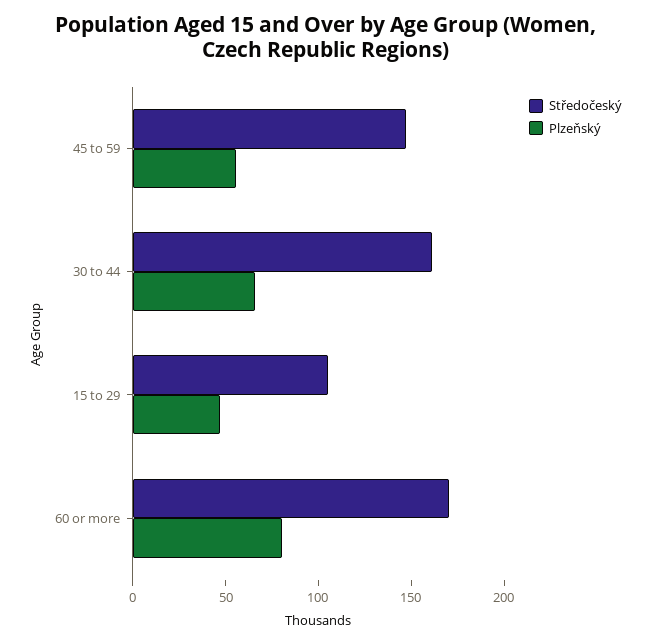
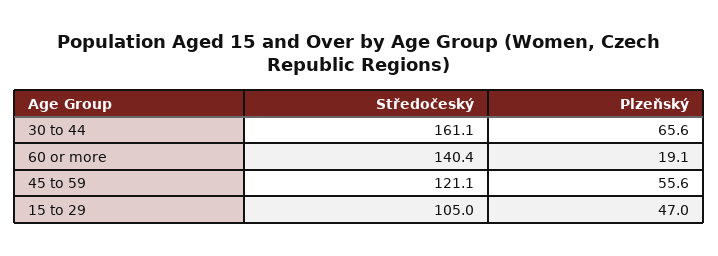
  {
    "Středočeský": {
-     "45 to 59": 150,
+     "45 to 59": 121.1,
      "30 to 44": 161.1,
      "15 to 29": 105,
-     "60 or more": 170
+     "60 or more": 140.4
    },
    "Plzeňský": {
      "45 to 59": 55.6,
      "30 to 44": 65.6,
      "15 to 29": 47,
-     "60 or more": 80
+     "60 or more": 19.1
    }
  }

=-=-=-=-=

Instruction> When you restate the listing above, give each line word for word but leave out every image.

Answer to the problem>
  {
    "Středočeský": {
-     "45 to 59": 150,
+     "45 to 59": 121.1,
      "30 to 44": 161.1,
      "15 to 29": 105,
-     "60 or more": 170
+     "60 or more": 140.4
    },
    "Plzeňský": {
      "45 to 59": 55.6,
      "30 to 44": 65.6,
      "15 to 29": 47,
-     "60 or more": 80
+     "60 or more": 19.1
    }
  }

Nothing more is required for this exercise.